EXERCISE INSTRUCTIONS = Nothing but the lines below between the line holding "18: (990, 49, 41.36)" and the line holding "32: (108, 109, 27.72)", inclusive, should appear in the answer, each set down exactly.

EXTRACTED INFORMATION =

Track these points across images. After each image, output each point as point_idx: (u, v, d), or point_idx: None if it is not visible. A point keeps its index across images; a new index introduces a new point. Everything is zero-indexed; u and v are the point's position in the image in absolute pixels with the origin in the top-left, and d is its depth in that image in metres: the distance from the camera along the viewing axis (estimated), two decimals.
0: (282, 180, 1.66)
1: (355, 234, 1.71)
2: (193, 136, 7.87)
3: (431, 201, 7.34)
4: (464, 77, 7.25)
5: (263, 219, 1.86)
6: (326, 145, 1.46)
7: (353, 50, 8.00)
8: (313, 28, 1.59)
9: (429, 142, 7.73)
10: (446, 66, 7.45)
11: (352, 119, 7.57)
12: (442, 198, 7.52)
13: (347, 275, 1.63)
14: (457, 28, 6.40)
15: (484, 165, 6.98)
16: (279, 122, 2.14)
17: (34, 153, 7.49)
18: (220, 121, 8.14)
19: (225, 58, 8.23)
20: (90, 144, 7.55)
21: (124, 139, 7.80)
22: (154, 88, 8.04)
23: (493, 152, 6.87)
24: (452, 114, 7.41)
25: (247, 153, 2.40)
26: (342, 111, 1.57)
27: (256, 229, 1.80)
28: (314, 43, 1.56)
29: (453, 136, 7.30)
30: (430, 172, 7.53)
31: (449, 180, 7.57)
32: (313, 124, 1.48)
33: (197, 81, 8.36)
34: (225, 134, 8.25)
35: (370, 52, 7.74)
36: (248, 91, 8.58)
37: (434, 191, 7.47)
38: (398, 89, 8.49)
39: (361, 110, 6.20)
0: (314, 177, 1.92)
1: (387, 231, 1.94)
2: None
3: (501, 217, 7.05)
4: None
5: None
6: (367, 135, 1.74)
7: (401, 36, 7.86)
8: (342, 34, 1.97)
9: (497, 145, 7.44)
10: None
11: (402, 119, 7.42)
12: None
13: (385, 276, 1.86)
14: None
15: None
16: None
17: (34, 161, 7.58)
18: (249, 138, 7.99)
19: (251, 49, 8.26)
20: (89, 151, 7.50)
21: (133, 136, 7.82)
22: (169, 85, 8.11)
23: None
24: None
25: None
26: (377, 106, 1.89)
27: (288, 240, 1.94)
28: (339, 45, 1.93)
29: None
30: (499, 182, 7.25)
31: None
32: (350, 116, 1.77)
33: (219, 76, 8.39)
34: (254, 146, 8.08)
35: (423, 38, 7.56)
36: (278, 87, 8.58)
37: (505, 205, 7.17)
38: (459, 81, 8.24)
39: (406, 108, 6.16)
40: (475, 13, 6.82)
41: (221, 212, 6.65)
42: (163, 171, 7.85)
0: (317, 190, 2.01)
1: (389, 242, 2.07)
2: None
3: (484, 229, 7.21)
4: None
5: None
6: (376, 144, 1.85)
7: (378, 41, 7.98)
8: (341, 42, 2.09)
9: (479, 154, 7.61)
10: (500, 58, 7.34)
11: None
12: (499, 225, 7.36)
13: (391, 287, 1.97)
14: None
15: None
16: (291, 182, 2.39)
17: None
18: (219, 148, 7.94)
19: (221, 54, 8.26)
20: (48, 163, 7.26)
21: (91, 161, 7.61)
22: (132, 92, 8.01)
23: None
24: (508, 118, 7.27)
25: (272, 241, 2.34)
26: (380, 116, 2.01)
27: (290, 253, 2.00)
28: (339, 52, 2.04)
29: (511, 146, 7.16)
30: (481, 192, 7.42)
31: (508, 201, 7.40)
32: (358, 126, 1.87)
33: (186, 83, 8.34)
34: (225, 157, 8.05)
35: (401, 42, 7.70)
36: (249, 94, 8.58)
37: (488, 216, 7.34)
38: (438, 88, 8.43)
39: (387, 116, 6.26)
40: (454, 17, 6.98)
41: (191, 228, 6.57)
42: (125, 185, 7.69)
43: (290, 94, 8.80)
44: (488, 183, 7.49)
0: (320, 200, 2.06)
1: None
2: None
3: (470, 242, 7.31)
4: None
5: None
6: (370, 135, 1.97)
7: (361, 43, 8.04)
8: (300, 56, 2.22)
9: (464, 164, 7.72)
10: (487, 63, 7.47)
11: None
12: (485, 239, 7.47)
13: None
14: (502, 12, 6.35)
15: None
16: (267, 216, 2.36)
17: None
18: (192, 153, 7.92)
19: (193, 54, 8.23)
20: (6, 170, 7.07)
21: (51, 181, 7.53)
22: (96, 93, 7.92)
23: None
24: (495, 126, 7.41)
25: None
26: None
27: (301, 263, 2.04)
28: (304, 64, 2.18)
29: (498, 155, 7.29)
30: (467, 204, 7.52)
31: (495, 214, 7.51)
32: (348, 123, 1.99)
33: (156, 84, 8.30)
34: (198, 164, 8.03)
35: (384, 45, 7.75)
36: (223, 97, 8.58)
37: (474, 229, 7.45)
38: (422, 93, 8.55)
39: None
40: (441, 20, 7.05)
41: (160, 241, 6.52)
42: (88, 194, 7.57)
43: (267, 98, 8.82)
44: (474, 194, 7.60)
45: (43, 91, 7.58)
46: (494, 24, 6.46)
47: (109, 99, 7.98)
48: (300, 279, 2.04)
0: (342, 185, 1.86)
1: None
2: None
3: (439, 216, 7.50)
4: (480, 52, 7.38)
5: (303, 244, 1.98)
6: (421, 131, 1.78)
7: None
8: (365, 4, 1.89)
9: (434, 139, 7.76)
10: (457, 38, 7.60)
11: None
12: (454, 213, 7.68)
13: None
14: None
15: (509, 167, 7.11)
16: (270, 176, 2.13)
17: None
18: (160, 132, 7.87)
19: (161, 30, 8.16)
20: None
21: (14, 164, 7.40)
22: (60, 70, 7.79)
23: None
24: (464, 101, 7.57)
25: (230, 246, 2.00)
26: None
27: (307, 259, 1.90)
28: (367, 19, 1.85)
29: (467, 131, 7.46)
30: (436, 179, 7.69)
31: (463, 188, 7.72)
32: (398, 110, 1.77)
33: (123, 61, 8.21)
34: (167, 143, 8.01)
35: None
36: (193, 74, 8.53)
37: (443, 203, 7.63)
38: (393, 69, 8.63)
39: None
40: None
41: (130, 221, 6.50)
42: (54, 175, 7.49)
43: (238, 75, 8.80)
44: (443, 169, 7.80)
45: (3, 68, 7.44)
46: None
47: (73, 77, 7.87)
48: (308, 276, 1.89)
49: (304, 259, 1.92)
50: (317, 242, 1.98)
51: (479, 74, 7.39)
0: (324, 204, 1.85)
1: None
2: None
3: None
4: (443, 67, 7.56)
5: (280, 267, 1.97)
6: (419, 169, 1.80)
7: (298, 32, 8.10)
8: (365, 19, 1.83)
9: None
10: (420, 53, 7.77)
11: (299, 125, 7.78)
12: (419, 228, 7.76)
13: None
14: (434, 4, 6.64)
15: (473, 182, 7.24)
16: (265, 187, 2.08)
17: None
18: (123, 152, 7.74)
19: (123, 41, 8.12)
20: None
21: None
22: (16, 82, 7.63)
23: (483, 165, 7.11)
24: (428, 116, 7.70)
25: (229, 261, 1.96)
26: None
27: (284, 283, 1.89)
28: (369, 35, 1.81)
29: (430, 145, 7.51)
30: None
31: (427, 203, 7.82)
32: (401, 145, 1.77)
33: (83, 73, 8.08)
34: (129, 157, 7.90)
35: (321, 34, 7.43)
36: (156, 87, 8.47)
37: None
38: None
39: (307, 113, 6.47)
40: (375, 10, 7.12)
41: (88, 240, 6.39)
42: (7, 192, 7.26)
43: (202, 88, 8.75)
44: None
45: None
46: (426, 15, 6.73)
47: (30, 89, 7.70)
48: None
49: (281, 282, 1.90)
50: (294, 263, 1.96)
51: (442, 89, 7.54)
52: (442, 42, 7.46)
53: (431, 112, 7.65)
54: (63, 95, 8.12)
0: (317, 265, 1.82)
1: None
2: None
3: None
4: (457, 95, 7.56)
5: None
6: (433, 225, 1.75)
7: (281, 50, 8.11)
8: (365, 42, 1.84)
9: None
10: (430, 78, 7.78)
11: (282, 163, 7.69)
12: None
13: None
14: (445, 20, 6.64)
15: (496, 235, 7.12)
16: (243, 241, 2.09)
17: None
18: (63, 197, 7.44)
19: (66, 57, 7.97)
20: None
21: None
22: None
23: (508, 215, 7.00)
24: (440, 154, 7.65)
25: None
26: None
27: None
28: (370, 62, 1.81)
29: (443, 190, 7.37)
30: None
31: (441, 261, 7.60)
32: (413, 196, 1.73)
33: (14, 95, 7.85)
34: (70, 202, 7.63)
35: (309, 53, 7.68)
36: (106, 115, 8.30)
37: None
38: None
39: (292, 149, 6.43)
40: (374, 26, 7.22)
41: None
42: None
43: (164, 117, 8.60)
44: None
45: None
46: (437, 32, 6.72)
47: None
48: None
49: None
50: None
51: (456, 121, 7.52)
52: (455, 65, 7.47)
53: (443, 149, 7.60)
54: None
* * *
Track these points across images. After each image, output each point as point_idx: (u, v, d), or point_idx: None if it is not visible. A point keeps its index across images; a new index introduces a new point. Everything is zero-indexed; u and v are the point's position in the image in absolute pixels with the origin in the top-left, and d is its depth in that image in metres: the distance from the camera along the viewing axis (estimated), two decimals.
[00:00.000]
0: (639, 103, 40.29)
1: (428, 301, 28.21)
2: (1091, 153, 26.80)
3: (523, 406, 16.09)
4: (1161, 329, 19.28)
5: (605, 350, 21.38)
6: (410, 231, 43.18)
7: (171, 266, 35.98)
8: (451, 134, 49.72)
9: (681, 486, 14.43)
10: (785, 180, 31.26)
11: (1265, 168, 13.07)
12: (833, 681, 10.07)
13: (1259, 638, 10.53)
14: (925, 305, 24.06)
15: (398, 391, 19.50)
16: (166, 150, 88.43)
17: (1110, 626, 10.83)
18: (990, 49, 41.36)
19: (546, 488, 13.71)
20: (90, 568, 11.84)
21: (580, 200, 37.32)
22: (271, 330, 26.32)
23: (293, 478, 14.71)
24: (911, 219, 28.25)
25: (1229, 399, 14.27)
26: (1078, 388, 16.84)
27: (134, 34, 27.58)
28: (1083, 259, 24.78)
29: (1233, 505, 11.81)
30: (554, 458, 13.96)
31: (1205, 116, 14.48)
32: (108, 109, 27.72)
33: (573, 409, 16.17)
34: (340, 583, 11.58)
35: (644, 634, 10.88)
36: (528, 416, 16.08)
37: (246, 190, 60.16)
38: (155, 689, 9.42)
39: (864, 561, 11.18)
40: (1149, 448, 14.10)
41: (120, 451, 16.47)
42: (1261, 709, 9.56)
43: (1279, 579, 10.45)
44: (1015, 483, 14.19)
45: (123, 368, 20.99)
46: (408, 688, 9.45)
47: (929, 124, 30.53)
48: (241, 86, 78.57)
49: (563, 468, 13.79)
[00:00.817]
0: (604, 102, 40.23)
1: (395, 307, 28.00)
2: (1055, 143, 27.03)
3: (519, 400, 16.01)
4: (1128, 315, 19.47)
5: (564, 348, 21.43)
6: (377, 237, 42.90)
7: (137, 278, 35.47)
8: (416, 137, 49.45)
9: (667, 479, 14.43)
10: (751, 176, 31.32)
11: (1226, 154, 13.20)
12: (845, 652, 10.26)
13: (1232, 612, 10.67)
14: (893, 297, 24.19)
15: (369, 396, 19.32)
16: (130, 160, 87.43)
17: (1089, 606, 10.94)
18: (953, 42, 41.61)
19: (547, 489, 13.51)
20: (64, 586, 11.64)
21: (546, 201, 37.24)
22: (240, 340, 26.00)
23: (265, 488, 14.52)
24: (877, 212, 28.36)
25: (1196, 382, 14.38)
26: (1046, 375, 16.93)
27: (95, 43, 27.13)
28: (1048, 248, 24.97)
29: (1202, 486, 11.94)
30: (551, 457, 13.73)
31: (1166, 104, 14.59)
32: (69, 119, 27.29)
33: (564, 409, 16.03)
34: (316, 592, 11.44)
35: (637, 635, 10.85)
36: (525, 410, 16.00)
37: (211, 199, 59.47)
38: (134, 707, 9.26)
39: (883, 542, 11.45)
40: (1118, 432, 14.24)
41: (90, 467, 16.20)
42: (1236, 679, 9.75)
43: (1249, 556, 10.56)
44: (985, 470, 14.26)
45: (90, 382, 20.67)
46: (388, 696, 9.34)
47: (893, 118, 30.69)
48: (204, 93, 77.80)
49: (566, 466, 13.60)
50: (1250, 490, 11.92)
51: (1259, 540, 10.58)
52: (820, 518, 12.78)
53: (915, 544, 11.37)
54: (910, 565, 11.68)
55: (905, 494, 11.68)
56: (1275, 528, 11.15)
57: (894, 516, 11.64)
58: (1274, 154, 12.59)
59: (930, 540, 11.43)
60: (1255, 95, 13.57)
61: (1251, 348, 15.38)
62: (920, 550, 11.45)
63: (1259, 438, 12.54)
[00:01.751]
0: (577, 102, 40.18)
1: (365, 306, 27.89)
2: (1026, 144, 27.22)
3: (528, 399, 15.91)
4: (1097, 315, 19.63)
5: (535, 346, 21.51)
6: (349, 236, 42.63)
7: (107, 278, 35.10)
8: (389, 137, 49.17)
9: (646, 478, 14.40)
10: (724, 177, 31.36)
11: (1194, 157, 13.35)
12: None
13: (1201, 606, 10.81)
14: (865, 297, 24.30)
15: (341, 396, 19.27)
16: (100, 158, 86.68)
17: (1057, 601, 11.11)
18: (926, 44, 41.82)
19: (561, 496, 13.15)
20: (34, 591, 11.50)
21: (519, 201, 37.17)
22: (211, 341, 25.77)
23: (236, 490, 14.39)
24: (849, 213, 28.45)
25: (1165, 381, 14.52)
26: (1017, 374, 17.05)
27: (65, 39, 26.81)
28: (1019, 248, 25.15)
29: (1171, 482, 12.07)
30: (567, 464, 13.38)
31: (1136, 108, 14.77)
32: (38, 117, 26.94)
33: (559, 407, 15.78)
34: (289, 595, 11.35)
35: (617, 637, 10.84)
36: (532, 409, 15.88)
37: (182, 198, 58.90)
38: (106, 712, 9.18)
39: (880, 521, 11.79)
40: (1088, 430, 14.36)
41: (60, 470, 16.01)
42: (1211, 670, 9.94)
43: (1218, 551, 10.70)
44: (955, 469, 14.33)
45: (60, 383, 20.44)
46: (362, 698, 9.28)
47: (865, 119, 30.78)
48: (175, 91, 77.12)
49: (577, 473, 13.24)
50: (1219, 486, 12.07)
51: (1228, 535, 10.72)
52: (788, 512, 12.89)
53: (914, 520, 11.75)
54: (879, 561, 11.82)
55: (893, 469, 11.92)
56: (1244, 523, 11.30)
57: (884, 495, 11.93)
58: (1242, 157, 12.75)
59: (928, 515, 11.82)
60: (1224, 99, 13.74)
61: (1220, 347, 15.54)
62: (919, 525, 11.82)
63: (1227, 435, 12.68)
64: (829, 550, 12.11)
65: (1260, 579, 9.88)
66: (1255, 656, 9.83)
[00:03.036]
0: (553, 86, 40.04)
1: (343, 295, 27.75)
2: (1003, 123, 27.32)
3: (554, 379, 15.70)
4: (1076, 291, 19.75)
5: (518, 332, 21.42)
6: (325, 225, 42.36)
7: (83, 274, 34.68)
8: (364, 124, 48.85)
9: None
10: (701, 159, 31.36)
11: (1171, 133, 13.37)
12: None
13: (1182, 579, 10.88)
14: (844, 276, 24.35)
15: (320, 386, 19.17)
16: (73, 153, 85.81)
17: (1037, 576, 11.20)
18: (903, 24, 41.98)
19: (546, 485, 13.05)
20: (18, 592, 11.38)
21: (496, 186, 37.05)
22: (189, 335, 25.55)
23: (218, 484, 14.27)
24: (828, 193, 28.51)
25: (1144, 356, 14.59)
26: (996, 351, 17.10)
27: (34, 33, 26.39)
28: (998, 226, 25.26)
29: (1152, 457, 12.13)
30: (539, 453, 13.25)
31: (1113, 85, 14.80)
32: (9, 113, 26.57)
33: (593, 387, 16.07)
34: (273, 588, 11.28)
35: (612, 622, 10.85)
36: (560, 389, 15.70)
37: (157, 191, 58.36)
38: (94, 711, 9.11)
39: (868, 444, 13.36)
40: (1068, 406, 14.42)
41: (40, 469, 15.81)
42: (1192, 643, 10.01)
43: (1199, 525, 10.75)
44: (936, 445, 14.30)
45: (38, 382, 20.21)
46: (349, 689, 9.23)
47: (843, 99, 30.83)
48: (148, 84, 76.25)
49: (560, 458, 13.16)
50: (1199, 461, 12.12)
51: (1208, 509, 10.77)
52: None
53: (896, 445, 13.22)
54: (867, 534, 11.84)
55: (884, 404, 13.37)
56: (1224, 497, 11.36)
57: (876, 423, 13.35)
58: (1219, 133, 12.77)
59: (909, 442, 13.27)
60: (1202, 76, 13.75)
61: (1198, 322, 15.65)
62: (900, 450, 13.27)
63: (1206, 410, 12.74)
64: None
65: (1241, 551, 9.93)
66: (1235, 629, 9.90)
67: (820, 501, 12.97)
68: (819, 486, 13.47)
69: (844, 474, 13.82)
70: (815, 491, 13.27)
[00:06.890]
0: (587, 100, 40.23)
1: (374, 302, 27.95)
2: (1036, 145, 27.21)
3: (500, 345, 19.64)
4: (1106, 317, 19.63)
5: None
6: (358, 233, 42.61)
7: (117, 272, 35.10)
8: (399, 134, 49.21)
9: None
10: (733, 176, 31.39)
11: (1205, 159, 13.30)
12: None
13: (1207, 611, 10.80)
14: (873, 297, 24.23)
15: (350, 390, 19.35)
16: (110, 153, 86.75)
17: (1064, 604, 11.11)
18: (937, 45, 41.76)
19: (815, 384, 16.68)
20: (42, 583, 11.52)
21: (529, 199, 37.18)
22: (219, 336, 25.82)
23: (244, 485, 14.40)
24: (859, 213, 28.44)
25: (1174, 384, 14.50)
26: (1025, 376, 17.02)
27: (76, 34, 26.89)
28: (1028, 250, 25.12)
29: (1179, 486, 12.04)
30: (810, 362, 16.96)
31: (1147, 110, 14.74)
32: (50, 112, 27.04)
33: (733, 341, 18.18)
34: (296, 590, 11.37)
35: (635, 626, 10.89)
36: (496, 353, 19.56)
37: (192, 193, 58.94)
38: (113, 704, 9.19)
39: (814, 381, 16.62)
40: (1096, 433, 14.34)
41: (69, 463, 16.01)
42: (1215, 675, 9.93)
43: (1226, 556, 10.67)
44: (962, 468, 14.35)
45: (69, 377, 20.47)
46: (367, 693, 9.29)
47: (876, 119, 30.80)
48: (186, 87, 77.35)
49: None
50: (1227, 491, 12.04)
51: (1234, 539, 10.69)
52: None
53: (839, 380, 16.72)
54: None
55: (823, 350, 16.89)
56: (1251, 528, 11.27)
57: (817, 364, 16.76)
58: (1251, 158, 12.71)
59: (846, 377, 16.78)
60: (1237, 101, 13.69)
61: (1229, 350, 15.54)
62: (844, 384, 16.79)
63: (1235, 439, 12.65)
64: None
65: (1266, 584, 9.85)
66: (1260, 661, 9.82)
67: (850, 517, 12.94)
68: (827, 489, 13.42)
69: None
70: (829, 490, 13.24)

ANSWER TO THE PROBLEM =
18: (990, 49, 41.36)
19: (546, 488, 13.71)
20: (90, 568, 11.84)
21: (580, 200, 37.32)
22: (271, 330, 26.32)
23: (293, 478, 14.71)
24: (911, 219, 28.25)
25: (1229, 399, 14.27)
26: (1078, 388, 16.84)
27: (134, 34, 27.58)
28: (1083, 259, 24.78)
29: (1233, 505, 11.81)
30: (554, 458, 13.96)
31: (1205, 116, 14.48)
32: (108, 109, 27.72)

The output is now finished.